Question

The argument of

$\frac{1+i\sqrt{3}}{\sqrt{3}+i}$

where $i = \sqrt{-1}$, is

• A. $\frac{\pi}{3}$
• B. $\frac{\pi}{6}$
• C. $\frac{\pi}{2}$
• D. $\frac{\pi}{4}$

Answer 1

Answer: (B)

$\frac{\pi}{6}$

Answer 2

To find the argument of the complex number $Z = \frac{1+i\sqrt{3}}{\sqrt{3}+i}$, we can use the property of arguments: $\text{arg}\left(\frac{z_1}{z_2}\right) = \text{arg}(z_1) - \text{arg}(z_2)$.

Let $z_1 = 1+i\sqrt{3}$ and $z_2 = \sqrt{3}+i$.

1. Find the argument of $z_1 = 1+i\sqrt{3}$:

   The complex number $z_1$ is in the first quadrant (real part is positive, imaginary part is positive). Let $\theta_1 = \text{arg}(z_1)$. $\tan \theta_1 = \frac{\text{Imaginary part}}{\text{Real part}} = \frac{\sqrt{3}}{1} = \sqrt{3}$. Since $0 < \theta_1 < \frac{\pi}{2}$, we have $\theta_1 = \frac{\pi}{3}$.

2. Find the argument of $z_2 = \sqrt{3}+i$:

   The complex number $z_2$ is also in the first quadrant. Let $\theta_2 = \text{arg}(z_2)$. $\tan \theta_2 = \frac{\text{Imaginary part}}{\text{Real part}} = \frac{1}{\sqrt{3}}$. Since $0 < \theta_2 < \frac{\pi}{2}$, we have $\theta_2 = \frac{\pi}{6}$.

3. Calculate the argument of $Z = \frac{z_1}{z_2}$:

   $\text{arg}(Z) = \text{arg}(z_1) - \text{arg}(z_2)$ $\text{arg}(Z) = \frac{\pi}{3} - \frac{\pi}{6}$ To subtract, find a common denominator: $\text{arg}(Z) = \frac{2\pi}{6} - \frac{\pi}{6} = \frac{2\pi - \pi}{6} = \frac{\pi}{6}$.

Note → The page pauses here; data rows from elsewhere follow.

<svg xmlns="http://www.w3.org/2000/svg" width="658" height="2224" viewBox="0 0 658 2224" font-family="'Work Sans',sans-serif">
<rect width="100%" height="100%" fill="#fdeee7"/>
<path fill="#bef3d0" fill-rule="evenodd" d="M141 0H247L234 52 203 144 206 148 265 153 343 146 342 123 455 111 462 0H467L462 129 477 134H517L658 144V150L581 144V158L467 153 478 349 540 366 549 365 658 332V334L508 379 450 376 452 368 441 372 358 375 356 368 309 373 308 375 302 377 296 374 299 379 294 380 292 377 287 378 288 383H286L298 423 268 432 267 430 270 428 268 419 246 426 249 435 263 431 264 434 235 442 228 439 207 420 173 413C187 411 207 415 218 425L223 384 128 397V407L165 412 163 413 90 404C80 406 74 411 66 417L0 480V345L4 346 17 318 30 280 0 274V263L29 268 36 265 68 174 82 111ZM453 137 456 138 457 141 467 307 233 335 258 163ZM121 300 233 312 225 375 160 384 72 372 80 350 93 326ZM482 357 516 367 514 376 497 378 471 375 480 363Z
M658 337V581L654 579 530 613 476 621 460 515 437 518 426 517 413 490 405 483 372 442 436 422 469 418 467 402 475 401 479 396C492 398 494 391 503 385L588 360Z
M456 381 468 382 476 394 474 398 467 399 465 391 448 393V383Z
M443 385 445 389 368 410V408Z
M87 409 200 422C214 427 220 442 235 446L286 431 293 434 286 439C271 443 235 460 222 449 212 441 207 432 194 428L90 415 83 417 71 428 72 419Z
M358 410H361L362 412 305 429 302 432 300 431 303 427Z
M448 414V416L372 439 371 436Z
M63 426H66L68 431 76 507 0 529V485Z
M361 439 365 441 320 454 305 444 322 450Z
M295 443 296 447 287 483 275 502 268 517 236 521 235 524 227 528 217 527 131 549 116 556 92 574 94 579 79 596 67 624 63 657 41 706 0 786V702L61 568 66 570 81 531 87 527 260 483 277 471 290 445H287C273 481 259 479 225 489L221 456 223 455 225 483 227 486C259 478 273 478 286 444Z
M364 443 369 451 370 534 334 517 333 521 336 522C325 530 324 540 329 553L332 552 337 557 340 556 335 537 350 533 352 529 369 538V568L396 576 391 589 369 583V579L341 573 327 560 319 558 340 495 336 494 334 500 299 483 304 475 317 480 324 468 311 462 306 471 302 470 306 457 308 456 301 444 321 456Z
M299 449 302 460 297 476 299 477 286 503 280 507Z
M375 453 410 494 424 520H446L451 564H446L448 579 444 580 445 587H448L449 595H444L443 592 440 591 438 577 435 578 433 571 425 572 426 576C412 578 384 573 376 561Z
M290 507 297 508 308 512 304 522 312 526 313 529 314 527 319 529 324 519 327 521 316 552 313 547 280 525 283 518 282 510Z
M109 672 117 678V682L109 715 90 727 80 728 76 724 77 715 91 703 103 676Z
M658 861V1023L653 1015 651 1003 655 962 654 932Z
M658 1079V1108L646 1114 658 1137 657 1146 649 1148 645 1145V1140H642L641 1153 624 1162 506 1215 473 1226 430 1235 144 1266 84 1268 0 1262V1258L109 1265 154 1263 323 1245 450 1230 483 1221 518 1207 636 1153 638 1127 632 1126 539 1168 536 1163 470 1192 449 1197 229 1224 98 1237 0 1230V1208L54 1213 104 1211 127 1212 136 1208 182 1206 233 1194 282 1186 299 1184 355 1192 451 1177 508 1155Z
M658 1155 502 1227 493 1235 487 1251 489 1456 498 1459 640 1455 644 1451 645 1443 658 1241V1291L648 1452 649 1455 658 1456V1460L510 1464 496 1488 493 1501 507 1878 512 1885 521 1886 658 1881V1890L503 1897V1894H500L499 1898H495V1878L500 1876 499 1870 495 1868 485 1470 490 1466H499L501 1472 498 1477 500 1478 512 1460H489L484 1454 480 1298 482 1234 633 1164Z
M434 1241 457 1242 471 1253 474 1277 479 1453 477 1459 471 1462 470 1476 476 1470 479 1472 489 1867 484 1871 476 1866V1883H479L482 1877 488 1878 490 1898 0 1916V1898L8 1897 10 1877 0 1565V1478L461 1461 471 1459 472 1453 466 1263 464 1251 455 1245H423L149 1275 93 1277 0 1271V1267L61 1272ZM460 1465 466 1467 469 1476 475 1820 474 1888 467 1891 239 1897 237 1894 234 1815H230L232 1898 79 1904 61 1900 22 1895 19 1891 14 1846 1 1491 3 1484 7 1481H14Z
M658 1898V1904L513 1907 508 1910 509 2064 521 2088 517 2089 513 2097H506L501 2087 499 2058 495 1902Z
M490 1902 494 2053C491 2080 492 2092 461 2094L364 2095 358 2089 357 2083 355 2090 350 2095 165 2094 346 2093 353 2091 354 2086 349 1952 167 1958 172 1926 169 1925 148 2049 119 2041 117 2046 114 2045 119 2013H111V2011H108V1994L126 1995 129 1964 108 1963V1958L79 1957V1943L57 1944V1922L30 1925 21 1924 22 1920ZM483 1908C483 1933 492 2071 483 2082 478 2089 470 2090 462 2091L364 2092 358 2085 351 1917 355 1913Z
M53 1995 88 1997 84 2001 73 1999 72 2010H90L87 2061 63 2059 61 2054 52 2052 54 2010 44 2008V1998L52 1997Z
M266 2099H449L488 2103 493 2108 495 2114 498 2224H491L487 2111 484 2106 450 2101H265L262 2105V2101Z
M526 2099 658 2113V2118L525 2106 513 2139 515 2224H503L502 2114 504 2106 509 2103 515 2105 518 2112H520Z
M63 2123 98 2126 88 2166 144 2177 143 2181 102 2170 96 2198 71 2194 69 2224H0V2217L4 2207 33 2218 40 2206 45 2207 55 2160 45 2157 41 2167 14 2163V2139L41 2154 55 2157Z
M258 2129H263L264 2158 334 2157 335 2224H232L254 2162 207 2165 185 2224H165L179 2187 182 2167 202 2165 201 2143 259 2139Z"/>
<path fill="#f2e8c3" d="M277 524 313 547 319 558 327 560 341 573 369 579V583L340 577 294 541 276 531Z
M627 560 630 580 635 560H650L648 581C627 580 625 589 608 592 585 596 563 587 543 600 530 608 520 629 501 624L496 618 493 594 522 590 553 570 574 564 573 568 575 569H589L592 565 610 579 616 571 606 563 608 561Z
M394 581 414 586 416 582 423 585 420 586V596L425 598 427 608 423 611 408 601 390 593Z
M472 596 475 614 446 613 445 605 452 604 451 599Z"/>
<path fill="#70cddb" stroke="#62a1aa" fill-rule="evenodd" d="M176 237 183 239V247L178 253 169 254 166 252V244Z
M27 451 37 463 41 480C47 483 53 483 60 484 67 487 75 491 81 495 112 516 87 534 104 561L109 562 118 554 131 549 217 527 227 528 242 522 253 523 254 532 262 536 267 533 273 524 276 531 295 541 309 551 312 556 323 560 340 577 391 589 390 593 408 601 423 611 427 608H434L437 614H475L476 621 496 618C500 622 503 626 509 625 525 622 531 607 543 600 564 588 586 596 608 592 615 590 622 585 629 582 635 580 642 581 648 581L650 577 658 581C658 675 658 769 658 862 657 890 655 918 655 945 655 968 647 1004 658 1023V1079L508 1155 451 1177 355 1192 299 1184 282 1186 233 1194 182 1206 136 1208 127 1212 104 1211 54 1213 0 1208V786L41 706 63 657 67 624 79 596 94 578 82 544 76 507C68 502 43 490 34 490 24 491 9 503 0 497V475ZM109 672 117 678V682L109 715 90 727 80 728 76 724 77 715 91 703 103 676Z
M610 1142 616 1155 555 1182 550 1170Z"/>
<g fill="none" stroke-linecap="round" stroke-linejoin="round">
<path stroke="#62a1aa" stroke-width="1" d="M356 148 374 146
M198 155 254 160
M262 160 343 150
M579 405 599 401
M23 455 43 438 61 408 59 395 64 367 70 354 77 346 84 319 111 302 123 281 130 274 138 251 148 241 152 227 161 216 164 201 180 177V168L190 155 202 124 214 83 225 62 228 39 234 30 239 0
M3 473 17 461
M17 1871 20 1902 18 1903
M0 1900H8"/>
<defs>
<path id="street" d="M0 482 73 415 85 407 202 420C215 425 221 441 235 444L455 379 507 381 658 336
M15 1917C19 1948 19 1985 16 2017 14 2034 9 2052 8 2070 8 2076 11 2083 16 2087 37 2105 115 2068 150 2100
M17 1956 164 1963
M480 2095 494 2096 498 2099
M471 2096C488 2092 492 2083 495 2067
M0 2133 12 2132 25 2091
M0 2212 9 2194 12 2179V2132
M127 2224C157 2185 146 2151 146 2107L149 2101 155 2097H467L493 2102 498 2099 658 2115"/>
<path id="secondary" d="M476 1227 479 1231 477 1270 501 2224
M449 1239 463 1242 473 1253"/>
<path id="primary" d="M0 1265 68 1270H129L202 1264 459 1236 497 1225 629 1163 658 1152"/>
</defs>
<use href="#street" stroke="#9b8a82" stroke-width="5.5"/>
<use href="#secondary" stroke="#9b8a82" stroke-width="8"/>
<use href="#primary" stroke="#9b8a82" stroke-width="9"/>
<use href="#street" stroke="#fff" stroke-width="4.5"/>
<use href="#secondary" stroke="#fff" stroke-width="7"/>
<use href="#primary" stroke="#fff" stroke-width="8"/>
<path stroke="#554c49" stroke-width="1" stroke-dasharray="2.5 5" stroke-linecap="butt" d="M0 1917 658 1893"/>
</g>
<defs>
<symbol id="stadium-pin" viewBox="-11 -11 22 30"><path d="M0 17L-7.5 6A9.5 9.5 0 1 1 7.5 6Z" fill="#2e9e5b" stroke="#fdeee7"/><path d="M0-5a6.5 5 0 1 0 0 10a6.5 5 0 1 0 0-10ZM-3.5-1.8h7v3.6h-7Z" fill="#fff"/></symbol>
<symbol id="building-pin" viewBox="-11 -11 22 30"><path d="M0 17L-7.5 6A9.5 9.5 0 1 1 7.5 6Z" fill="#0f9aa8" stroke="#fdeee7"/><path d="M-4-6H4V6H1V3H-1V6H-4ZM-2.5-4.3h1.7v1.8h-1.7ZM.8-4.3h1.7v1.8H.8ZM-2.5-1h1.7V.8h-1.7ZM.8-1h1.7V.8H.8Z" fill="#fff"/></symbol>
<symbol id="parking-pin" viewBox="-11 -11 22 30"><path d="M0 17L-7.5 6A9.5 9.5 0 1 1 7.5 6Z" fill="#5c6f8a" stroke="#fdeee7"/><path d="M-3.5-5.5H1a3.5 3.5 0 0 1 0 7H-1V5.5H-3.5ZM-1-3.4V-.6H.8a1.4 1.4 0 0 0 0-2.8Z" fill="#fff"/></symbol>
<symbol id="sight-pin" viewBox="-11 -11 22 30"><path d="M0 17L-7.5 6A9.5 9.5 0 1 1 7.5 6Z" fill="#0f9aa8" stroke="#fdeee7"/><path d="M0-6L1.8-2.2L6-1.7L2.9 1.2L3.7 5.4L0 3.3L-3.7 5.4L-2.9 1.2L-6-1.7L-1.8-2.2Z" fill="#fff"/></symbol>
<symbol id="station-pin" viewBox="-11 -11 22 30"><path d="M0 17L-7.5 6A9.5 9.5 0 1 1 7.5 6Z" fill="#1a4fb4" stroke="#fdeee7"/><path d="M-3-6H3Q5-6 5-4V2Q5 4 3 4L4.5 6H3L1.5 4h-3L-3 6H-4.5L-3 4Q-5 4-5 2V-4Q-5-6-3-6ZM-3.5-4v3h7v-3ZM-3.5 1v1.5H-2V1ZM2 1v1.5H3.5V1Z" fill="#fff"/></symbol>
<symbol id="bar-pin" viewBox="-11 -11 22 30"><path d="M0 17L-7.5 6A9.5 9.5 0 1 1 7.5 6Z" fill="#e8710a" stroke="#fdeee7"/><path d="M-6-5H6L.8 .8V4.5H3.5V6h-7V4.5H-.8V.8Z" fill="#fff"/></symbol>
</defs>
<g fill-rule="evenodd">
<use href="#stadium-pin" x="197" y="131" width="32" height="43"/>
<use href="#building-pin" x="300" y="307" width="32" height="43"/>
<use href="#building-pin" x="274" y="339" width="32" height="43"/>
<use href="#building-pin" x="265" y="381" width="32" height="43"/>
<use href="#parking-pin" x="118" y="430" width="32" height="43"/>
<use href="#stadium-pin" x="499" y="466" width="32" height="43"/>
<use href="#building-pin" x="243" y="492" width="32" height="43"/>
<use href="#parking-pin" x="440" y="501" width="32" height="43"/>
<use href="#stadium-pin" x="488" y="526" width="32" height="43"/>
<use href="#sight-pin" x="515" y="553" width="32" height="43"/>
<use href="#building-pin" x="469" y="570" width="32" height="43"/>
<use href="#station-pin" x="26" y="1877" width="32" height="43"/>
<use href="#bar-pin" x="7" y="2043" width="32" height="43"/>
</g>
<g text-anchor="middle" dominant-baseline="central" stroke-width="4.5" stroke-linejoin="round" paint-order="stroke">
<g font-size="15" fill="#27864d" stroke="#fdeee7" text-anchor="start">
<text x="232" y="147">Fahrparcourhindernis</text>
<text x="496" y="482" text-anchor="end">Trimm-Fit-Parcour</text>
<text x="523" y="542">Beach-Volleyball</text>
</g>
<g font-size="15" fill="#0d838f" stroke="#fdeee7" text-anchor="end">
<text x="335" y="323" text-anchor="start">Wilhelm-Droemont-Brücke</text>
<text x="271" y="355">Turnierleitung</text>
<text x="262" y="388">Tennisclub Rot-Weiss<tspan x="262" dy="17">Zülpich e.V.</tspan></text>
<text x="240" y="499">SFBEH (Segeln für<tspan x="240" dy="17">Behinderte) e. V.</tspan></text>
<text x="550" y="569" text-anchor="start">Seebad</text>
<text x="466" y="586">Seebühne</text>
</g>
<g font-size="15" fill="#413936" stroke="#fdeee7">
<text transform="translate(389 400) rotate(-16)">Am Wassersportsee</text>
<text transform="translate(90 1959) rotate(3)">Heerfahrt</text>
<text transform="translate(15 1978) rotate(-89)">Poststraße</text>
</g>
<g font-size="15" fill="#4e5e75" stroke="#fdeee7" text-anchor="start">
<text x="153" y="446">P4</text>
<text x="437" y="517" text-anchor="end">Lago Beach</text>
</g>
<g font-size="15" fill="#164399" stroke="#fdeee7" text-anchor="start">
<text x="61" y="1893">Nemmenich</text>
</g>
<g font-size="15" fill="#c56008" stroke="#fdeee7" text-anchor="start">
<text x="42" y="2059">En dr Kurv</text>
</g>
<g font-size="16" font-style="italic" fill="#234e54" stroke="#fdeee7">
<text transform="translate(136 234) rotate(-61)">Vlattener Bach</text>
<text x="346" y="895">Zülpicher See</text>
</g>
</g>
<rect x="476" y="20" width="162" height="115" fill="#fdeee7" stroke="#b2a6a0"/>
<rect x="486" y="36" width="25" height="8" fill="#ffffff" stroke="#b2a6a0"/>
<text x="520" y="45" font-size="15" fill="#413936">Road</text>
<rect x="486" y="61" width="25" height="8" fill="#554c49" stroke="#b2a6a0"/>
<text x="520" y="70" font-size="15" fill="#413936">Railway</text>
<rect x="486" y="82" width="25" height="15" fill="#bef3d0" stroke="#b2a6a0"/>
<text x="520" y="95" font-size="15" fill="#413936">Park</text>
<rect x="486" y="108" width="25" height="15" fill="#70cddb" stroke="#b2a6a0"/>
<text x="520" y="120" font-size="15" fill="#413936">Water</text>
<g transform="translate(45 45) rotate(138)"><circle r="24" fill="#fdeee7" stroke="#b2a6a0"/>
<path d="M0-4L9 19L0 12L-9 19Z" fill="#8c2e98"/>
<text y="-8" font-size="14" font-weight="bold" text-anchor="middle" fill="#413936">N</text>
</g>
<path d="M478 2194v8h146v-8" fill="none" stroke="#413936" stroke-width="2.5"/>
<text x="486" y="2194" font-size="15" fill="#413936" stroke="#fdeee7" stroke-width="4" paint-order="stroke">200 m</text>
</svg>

Alternatively, we can first simplify the complex number by multiplying the numerator and denominator by the conjugate of the denominator: $Z = \frac{1+i\sqrt{3}}{\sqrt{3}+i} \times \frac{\sqrt{3}-i}{\sqrt{3}-i}$ $Z = \frac{(1)(\sqrt{3}) + (1)(-i) + (i\sqrt{3})(\sqrt{3}) + (i\sqrt{3})(-i)}{(\sqrt{3})^2 - (i)^2}$ $Z = \frac{\sqrt{3} - i + 3i - i^2\sqrt{3}}{3 - (-1)}$ $Z = \frac{\sqrt{3} + 2i + \sqrt{3}}{4}$ $Z = \frac{2\sqrt{3} + 2i}{4}$ $Z = \frac{\sqrt{3}}{2} + i\frac{1}{2}$

Now, find the argument of $Z = \frac{\sqrt{3}}{2} + i\frac{1}{2}$: Let $\phi = \text{arg}(Z)$. Since $Z$ is in the first quadrant. $\tan \phi = \frac{\text{Imaginary part}}{\text{Real part}} = \frac{1/2}{\sqrt{3}/2} = \frac{1}{\sqrt{3}}$. Therefore, $\phi = \frac{\pi}{6}$.